These questions come down to energy. A computer working twice as hard can use much more energy than one that is not. A computer with multiple virtual machines running generates a lot of heat. Energy systems can be pushed to the brink and more by grid data centers.

If a computer has redundant power supplies, I have some choices. I can run it flat out, using all the power available from each power source and lose redundancy. I can run it half loaded and suffer failure of one power supply without noticing. Load becomes a proxy for reliability.

Of course, nothing is more efficient at converting electricity to heat than a computer. This means each of these decisions effect heat load in the building, and there by air conditioning. It take more energy to remove heat from a system than to put it in. Because air conditioning equipment can accept dirtier power than the computer can, there may be another decision about power reliability made there. Conversely, a failure of cooling systems may require shedding business services to reduce heat generation

Time of day billing, brown outs, and even black-outs require that the mix expand to include generators, batteries, and perhaps even fuel cells. If that is not enough, you can include considerations of AC vs. DC power.
= = = = =
§ What to do:
• a. In the passage on computer energy use, what happens when a computer with redundant power supplies runs half loaded?
• b. Continue the passage on computer energy use from its final sentence.
The entries that follow have no connection to the passage on computer energy use.
= = = = =
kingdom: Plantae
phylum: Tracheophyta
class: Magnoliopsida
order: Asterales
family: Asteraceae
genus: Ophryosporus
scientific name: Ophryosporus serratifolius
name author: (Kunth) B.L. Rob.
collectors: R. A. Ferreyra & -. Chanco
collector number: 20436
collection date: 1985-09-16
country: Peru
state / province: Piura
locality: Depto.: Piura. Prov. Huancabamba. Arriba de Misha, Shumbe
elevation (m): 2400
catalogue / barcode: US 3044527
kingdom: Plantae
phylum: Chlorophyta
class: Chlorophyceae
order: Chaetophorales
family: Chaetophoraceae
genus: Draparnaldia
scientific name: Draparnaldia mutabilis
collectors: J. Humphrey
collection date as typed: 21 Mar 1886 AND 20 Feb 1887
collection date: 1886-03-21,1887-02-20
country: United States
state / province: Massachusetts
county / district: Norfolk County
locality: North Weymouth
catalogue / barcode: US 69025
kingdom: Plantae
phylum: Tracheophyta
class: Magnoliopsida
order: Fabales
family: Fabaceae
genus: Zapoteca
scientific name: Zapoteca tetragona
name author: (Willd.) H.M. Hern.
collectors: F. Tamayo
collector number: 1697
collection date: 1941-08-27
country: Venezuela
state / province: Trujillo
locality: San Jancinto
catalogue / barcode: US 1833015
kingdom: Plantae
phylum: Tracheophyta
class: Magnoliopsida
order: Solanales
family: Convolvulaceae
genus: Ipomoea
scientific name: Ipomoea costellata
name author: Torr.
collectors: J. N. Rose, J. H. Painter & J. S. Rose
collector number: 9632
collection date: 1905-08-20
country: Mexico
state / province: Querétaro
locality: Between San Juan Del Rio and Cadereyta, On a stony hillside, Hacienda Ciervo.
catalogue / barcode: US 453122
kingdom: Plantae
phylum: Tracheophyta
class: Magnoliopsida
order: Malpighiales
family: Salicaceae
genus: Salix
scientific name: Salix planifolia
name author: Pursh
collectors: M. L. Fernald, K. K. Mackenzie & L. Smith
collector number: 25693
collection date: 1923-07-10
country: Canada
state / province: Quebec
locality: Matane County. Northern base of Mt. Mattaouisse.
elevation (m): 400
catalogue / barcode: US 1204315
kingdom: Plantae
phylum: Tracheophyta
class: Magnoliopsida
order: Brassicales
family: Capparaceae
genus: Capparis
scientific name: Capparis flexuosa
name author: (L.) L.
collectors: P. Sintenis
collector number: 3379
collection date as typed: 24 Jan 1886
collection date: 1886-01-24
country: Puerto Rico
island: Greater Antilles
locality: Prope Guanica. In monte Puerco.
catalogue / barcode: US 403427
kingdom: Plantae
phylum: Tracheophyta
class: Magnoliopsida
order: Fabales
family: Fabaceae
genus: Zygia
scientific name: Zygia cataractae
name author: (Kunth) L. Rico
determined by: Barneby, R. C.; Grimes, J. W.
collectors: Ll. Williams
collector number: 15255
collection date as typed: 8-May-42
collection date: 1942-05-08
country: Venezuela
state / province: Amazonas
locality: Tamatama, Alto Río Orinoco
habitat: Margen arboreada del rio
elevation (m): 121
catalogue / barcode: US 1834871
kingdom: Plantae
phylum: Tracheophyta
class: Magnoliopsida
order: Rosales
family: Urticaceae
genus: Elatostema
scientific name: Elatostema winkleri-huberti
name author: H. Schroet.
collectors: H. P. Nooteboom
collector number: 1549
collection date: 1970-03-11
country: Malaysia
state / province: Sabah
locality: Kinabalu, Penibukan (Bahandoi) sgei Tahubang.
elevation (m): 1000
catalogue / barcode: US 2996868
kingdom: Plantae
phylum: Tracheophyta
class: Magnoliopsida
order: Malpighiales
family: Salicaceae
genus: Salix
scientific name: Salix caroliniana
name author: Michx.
= = = = =
§ Answers for the exercise:
• a. It can suffer the failure of one power supply without anyone noticing.

• b.
These are the problems that The Green Grid is wrestling with. They wish to extend the data center’s management paradigm to include the facilities services that support the data center.

I got to sit in on one of their meetings this afternoon. Eaton was trying to formulate their technology and interface to support this vision. Aaron Merkin from IBM, well versed in DMTF, was explaining the data center side of things. I was there to talk of oBIX. Aaron is one of those guys whose knowledge of standards is deep and wide. It was a fascinating afternoon.

I wish the Green Grid the best of luck and a quick journey. I hope we can find some way for oBIX to use their surfaces to define the standard contracts for Power Systems. I know I could use their work.

Check out www.TheGreenGrid.org.

IT starts to think about Facilities

I had the pleasure of beginning a correspondence with Ken Uhlman through this blog, and of meeting Ken tonight. Ken is with Eaton (Power) in their Data Center group. Eaton is part of a group I had not been tracking before, The Green Grid™.

The Green Grid is a consortium seeking to lower the overall consumption of power in data centers. The organization is chartered to develop meaningful, platform-neutral standards, measurement methods, processes and new technologies to improve energy efficient performance of global data centers.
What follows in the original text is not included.